[Data excerpts]
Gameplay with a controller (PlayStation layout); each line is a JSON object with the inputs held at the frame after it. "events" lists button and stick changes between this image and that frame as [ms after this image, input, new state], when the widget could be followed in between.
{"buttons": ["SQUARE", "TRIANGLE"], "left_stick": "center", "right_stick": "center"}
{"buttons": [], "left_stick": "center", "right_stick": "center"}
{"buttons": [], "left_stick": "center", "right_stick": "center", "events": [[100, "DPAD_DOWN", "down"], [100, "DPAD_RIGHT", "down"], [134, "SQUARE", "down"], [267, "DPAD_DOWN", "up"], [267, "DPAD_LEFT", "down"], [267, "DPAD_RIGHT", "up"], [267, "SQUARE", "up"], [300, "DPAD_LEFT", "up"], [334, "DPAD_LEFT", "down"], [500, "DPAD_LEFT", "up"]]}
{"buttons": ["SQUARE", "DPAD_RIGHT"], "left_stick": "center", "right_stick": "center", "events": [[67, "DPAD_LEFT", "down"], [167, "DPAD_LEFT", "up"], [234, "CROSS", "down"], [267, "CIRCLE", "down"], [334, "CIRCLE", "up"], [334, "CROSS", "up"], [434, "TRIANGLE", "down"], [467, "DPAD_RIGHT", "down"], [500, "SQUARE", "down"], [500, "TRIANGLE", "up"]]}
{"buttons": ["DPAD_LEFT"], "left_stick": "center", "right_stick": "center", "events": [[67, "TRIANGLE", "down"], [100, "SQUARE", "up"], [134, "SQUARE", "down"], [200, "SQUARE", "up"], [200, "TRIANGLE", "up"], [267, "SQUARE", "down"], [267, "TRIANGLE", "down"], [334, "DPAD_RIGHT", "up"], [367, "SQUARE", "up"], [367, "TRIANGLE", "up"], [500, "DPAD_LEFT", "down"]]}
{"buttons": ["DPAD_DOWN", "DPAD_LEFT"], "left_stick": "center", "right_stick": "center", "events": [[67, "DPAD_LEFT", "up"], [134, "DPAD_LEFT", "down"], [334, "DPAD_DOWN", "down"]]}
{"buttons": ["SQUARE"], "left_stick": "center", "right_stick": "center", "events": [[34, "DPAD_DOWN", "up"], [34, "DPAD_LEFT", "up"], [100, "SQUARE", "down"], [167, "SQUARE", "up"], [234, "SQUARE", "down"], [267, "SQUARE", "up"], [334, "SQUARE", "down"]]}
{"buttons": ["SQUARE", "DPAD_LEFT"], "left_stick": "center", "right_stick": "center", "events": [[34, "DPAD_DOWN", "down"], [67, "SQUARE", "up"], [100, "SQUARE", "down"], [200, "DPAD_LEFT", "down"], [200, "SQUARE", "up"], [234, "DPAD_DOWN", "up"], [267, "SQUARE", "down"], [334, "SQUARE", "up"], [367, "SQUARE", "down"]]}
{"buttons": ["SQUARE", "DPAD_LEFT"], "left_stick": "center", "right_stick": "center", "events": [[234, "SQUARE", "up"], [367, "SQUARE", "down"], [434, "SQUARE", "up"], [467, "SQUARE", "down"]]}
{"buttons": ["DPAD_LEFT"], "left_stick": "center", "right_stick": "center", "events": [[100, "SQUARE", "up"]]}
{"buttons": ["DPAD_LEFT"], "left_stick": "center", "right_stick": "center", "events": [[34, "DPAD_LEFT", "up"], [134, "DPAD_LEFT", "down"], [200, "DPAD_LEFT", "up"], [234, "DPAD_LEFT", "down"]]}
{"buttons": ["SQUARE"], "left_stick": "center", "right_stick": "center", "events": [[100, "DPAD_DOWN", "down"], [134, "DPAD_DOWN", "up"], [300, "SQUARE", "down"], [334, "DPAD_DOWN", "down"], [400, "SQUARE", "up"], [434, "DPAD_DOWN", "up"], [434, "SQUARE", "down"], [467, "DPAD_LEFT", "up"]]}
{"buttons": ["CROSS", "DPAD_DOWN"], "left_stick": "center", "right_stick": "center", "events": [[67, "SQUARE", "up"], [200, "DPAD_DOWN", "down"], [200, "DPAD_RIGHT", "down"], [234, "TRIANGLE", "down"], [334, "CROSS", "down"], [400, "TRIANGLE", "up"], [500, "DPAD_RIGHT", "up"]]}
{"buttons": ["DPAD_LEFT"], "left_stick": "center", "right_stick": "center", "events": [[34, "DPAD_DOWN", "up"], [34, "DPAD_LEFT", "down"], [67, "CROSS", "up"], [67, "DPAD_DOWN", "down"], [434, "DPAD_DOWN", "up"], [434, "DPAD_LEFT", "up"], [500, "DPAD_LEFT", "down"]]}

_ASSIGNED TASK_.
Only lines containing the word "TRIANGLE" matter here: count them in the entries and give the number, nothing else.

_FINAL ANSWER_.
4